For many families, mealtimes feel like an uphill battle. Kids have vastly different food preferences, and cooking a nutritious dinner that everyone will eat can seem impossible. Recently, a mom on Reddit vented about her husband making quick food for their kids after they refused her home-cooked meals – and she’s so done.

In March 2025, a fed-up mother took to the AITA subreddit. She explained that they have three children: a 9-year-old daughter, an 8-year-old son, and a 6-year-old daughter. A difference in approach between her and her spouse has caused quite a dilemma.

The mom explained her meal policy.

“Whenever I cook, the kids may or may not like it,” the original poster (OP) explained in the post. “If they don’t like it, that’s fine. They can go eat some fruit or something because I’m done. If they don’t want fruit or something, they’re not hungry 🤷.”

Her husband, however, does it differently.

The problem: Her husband doesn’t uphold the same policy.

“When my husband cooks, if any of them don’t like it (usually just the youngest one, in both my case and his case) he’ll make a whole other quick meal for her,” the OP detailed. “That’s fine for him.”

Her kids now expect her to do the same.

woman close-up with her hands covering her face while man sits in the distance
PixelsEffect/iStock

Now, the kids who refuse to eat what she prepares for a meal also expect her to make them a separate quick replacement. And dad keeps saving the day.

“They say, ‘But dad does…’ and my husband will come in and cook the complaining person something,” the OP wrote.

The OP asked her husband to stop with the quick food when the kids refuse her meals.

“I asked him yesterday if he could stop that, because I don’t want them thinking because they can ask him if I say no,” the OP shared.

She continued, “He said, ‘It’s food,’ and kind of brushed me off and that started an argument we kind of decided we’d just postpone til today.”

So, is she being a jerk for wanting him to stop?

In the comments, Reddit users were divided.

One Redditor was on the mom’s side, writing, “NAH, but you and your husband need to get on the same page one way or another. It is undermining your parenting style for him to come in and cook something else.”

The same user also pointed out, “But on the flip side he’s not inherently wrong for wanting to give the children something filling and nutritious they’ll eat. I get not wanting to be a short order cook, and wanting to expand their palates, but I also get wanting to fill their bellies in a healthy way.
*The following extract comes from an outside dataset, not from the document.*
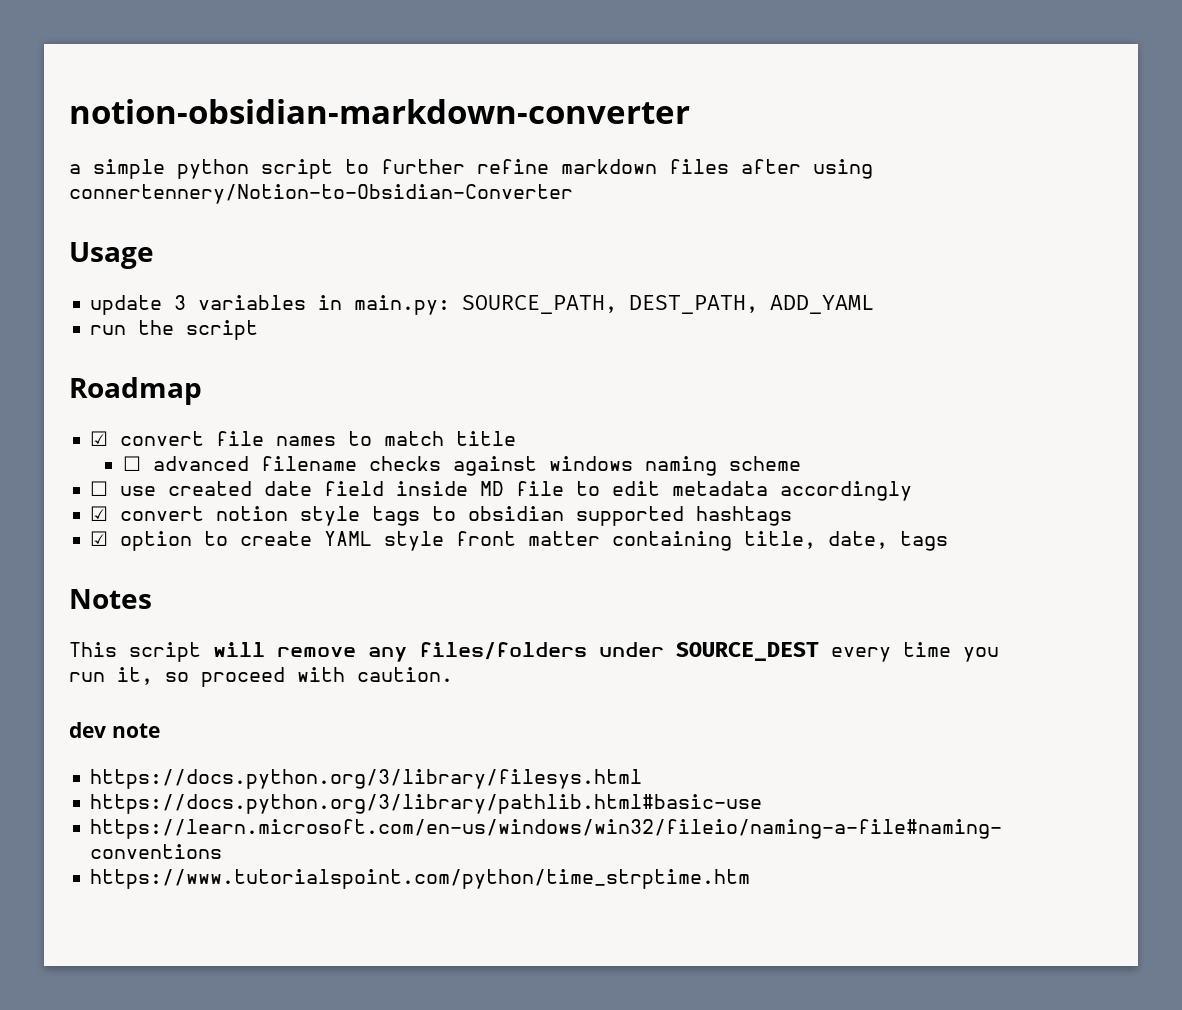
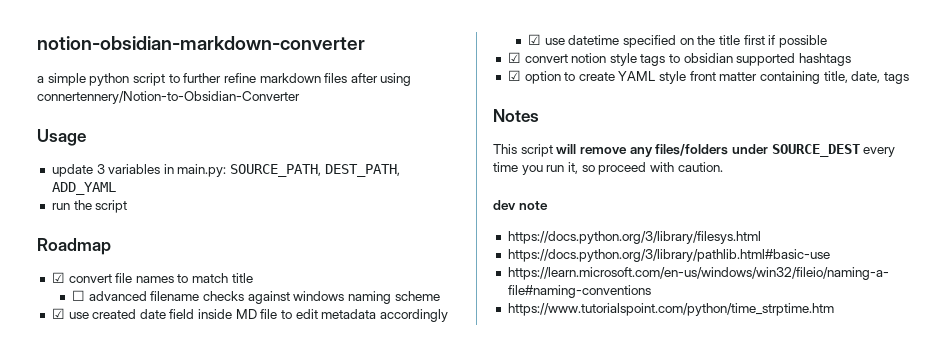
[90,481,109,496] ☐ -> [51,308,65,319] ☑
(913, 491) none -> [528,34,827,48] // ☑ use datetime specified on the title first if possible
Communicate with each other, come to an agreement on a plan forward!”

On the other hand, a different Reddit user was more blunt with an opinion, calling the mom an a–hole.

“You’re not taking your child’s nutrition into account, and it seems like you just don’t care because it’s your way or no way,” the person declared. “Kids need to eat 3 meals a day, not two meals and an apple.”

The OP later clarified that kids who don’t want the meal she prepared can actually grab “fruit, last night’s leftovers, sandwich, etc.”

Another Redditor also thought the mom was out of line, writing, “You can be off duty if you like, but there’s no reason you get to tell your husband that he can’t make food for his kids if he wants to. If they pull the ‘but dad does’ routine, then tell them to ask their dad. But telling any parent that you’re demanding THEY don’t make food for their child because YOU don’t want to make food for them is BS.”